Soaring Israeli Smoking Rates Prompts Call for Higher Taxes

Health Ministry figures show more than 20 percent of Israelis now light up

Ronny Linder
Ronny Linder
'People come here to enjoy themselves. That means drinking a lot, eating a lot and smoking a lot,' says Motti David, one of the owners of the Adom restaurant in Jerusalem.
'People come here to enjoy themselves. That means drinking a lot, eating a lot and smoking a lot,' says Motti David, one of the owners of the Adom restaurant in Jerusalem.Credit: Emil Salman
Ronny Linder
Ronny Linder

The number of Israeli smokers shot up last year to a level last seen in 2008, prompting Health Minister Yaakov Litzman to promise to seek to raise taxes on rolling tobacco, whose popularity has grown sharply in recent years due to its low cost compared to that of cigarettes.

Figures released by the ministry on Thursday showed that 22.5 percent of all Israelis over age 18 were smoking last year, up from 19.7 percent the year before. In absolute terms, it means that the number of smokers climbed by 120,000 to about 1.2 million people, the third straight year of increases.

“The increase in smoking rates, which brings Israel back above the 20 percent mark, demands that the healthcare system reexamine its policies for coping with tobacco products and whether to allocate more resources to contend with the problem,” Litzman said, promising a package of measures soon.

The ministry estimated that smoking costs about 8,000 Israeli lives annually – a 10th of them from people dying from ambient smoke – and the economy 12.9 billion shekels ($3.6 billion), or 1.5 percent of gross domestic product.

Israel’s war on tobacco has been lagging, despite new rules imposed in February 2016 banning smoking in educational institutions.

A European Union rating for anti-smoking policies released in February, which scores countries for policies on tobacco taxation, smoking bans in public places and health warnings, gave Israel a score of 43.5 out of 100. That put it in the bottom third of 28 countries surveyed.

A sore point among anti-smoking activists is Israel’s policy on tobacco taxes, which imposes a much lower rate for loose tobacco than it does on cigarettes. The result has been a big increase in Israelis smoking hand-rolled cigarettes. Imports of loose tobacco rose to 695 tons last year from 572 in 2015 and just 60 in 2012.

Litzman said in the report he would be approaching Finance Minister Moshe Kahlon about raising the tax on rolling tobacco. The issue has been raised before but so far Kahlon’s Finance Ministry has rejected any tax hike as part of a general policy of avoiding tax increases of any kind.

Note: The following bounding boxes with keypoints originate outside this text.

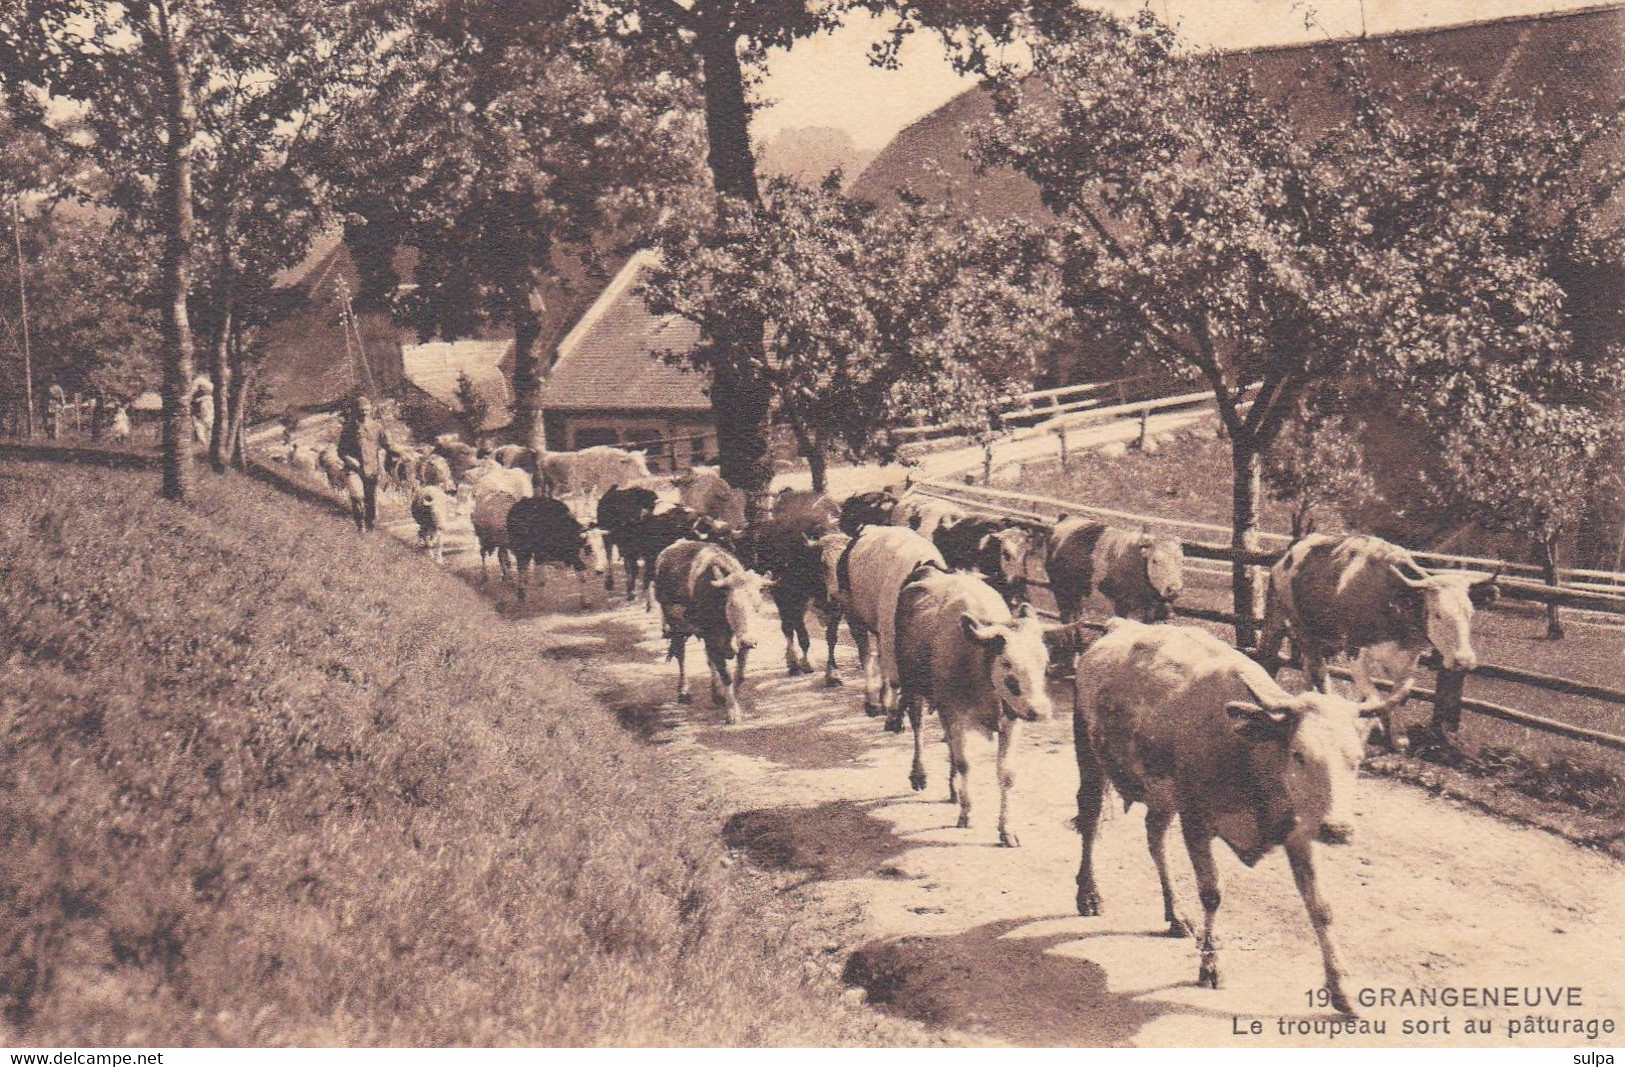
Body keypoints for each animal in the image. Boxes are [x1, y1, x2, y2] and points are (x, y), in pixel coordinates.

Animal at [897, 571, 1059, 844]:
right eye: (1006, 663)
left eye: (1044, 663)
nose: (1039, 711)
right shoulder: (954, 713)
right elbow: (965, 763)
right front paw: (967, 813)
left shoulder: (1011, 719)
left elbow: (1006, 773)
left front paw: (1007, 828)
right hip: (911, 686)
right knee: (918, 727)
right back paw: (919, 775)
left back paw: (953, 789)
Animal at [1066, 617, 1410, 1013]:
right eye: (1299, 754)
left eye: (1356, 760)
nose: (1338, 829)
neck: (1249, 754)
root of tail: (1119, 625)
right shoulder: (1196, 820)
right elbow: (1212, 893)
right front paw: (1211, 965)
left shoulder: (1298, 831)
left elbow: (1321, 907)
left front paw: (1341, 987)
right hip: (1088, 753)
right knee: (1091, 819)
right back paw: (1089, 894)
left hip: (1161, 793)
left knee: (1154, 837)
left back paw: (1176, 914)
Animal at [1254, 532, 1495, 750]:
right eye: (1437, 614)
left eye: (1471, 613)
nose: (1464, 660)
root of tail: (1291, 549)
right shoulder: (1354, 652)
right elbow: (1373, 694)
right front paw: (1374, 723)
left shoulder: (1408, 657)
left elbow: (1400, 693)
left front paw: (1399, 736)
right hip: (1289, 622)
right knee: (1300, 666)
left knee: (1312, 669)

The overall figure for smoking obscures the wide differential between different segments of the populations. Among Israeli men, the rate was 31.1% last year, higher than the 25.6% average for men EU countries. Among women, the rate was just 15.8%, lower than the EU women’s average of 16.9%.

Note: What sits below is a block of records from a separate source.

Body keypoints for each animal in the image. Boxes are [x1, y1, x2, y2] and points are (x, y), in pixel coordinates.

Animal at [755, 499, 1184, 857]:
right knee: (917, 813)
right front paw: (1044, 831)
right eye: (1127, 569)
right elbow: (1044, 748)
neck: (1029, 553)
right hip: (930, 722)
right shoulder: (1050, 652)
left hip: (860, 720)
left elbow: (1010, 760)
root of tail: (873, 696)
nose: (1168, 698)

Among Israeli Arabs, the rate was 23.4% versus 22.3% for Israeli Jews. But the rate for Arab men was 43.9%, 1.6 times the rate for Jewish men. Among Arab women it was just 9.8%, compared with 17.7% for Jewish women.

One of the few areas where smoking showed a decline was among soldiers. In 2016, 24.8% of all male soldiers said they smoked, down from 30.6% in 2012, while among female soldiers the rate dropped to just 14.9% from 23.3%.

However, the two-decade-long study of 30,000 soldiers showed that young people stepped up their smoking by 40% during their army service, especially those serving in combat units.

The number of Israelis enrolled by stop-smoking programs rose 4% in 2016. But the absolute number was just 27,000 or 2.2% of the smoking population.